Photo Backgrounds by ALZO digital

Cheers, Don


----------



## GeoActon (Aug 9, 2011)

Thanks.  The 31" X 43" at Alzo would be workable.  The only problem is the price - $65 for one sheet seems excessive.


----------



## ManhattanShutterBug (Aug 9, 2011)

Go to a fabric store and get white vinyl cut to the size you need it. Have them role it on an empty role, dont fold it.


----------



## table1349 (Aug 9, 2011)

GeoActon said:


> I'm photographing small products from the size of lapel pins up to maybe 20" across or so.  A 10' backdrop, like what I see on photography product web sites is ungainly for that kind of photography.    I checked the web sites you mentioned and what they have is art paper in various colors with widths up to 14" and 12" X 12" scrapbooking paper - not big enough for everything I am shooting.  I'm looking for something stiff enough that I can make a curve in it, so I don't have a crease or seam so don't think fabric will do it.



A do it yourself hammock frame from PVC works nicely to curve cloth, paper or vinyl backdrops for product shoots.  Here is a nice little DIY: Light Box / Light Tent Photo Gallery by Bill Huber at pbase.com


----------



## Don Kondra (Aug 9, 2011)

GeoActon said:


> Thanks.  The 31" X 43" at Alzo would be workable.  The only problem is the price - $65 for one sheet seems excessive.



http://www.bhphotovideo.com/c/product/17747-REG/Flotone_GFT409_Graduated_Background_31x43.html

Cheers, Don


----------



## Railphotog (Aug 9, 2011)

Sheets of colored cardboard/bristol board available for $1.00 at dollar stores.   Been using them for years.


----------



## Don Kondra (Aug 9, 2011)

Railphotog said:


> Sheets of colored cardboard/bristol board available for $1.00 at dollar stores.   Been using them for years.

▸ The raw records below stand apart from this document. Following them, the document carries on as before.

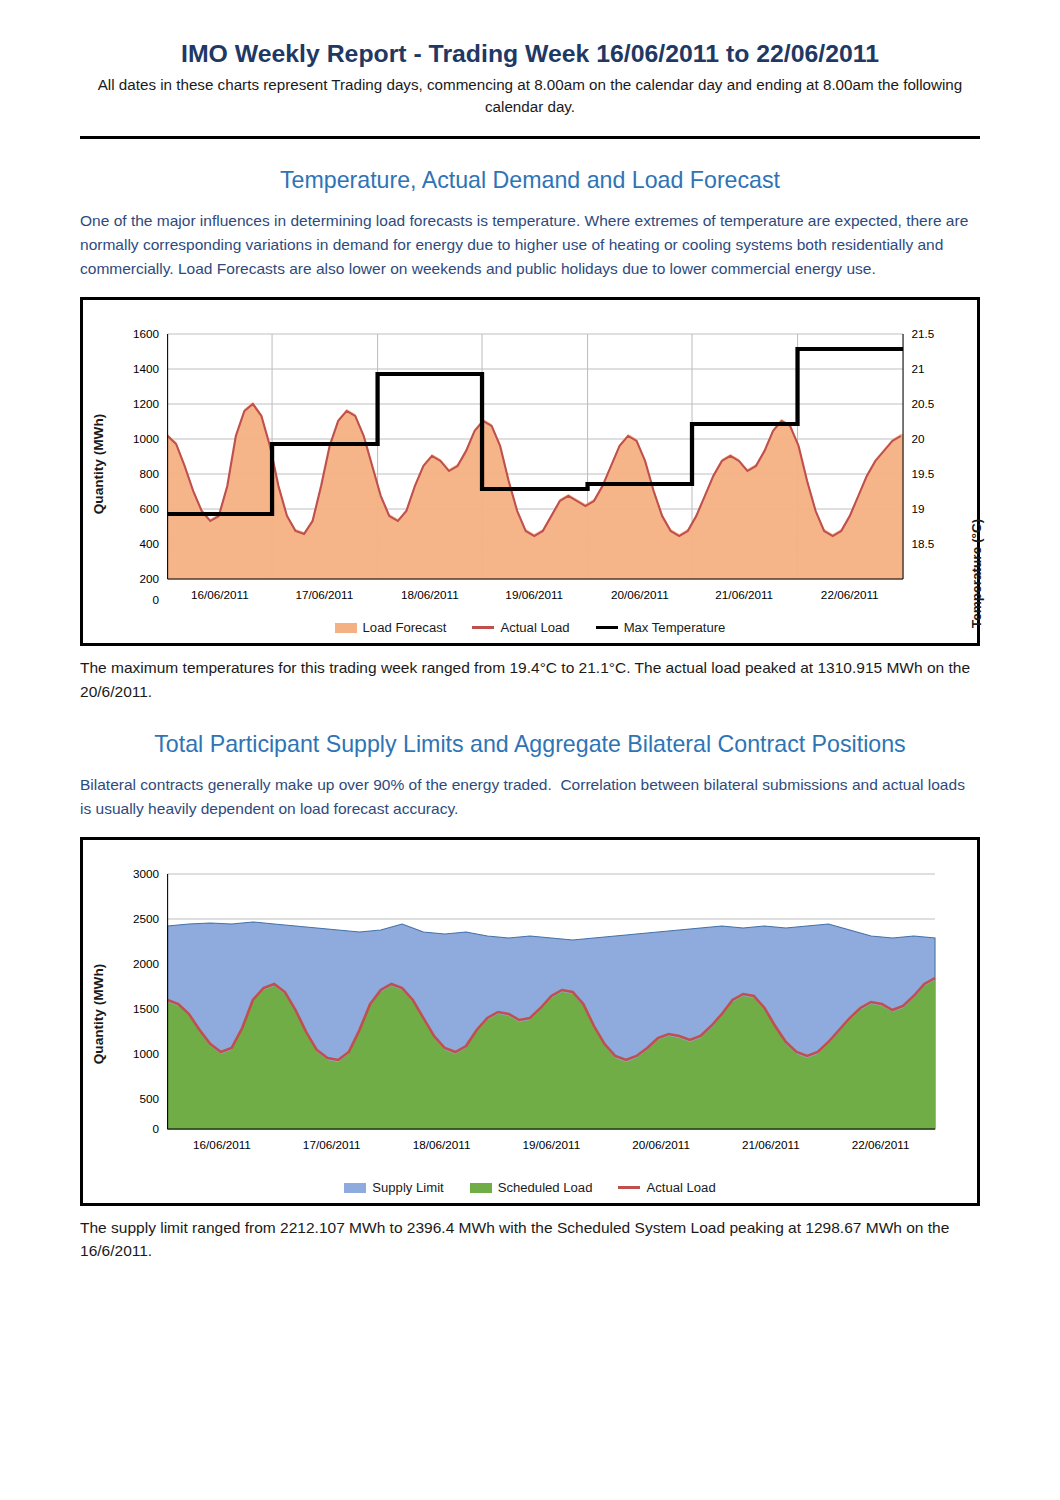IMO Weekly Report - Trading Week 16/06/2011 to 22/06/2011
All dates in these charts represent Trading days, commencing at 8.00am on the calendar day and ending at 8.00am the following calendar day.
Temperature, Actual Demand and Load Forecast
One of the major influences in determining load forecasts is temperature. Where extremes of temperature are expected, there are normally corresponding variations in demand for energy due to higher use of heating or cooling systems both residentially and commercially. Load Forecasts are also lower on weekends and public holidays due to lower commercial energy use.
Quantity (MWh)
Temperature (°C)
1600 1400 1200 1000 800 600 400 200 0 21.5 21 20.5 20 19.5 19 18.5 16/06/2011 17/06/2011 18/06/2011 19/06/2011 20/06/2011 21/06/2011 22/06/2011
Load Forecast Actual Load Max Temperature
The maximum temperatures for this trading week ranged from 19.4°C to 21.1°C. The actual load peaked at 1310.915 MWh on the 20/6/2011.
Total Participant Supply Limits and Aggregate Bilateral Contract Positions
Bilateral contracts generally make up over 90% of the energy traded. Correlation between bilateral submissions and actual loads is usually heavily dependent on load forecast accuracy.
Quantity (MWh)
3000 2500 2000 1500 1000 500 0 16/06/2011 17/06/2011 18/06/2011 19/06/2011 20/06/2011 21/06/2011 22/06/2011
Supply Limit Scheduled Load Actual Load
The supply limit ranged from 2212.107 MWh to 2396.4 MWh with the Scheduled System Load peaking at 1298.67 MWh on the 16/6/2011.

Not quite a substitute for seamless but if the products are small enough you can shoot from a high enough angle the back seam isn't in the image and the back board is more of a reflector than an element in the image. 

Cheers, Don


----------



## CCericola (Aug 9, 2011)

Something like this might be useful but maybe too small. Check them out at B&H. They come in white, black, and gray.

Cloud Dome Infinity Board, Matte White - 18 x 28" CDIB18W


----------



## KmH (Aug 10, 2011)

53 inch seamless paper is 4.4 feet wide. Each roll is 12 yards long ($26.50) and comes in a wide variety of colors: savage 53"


----------



## g-fi (Aug 11, 2011)

x2 on the Savage seamless, it's relatively cheap and if you need a smaller piece... CUT IT OFF! Easy .


----------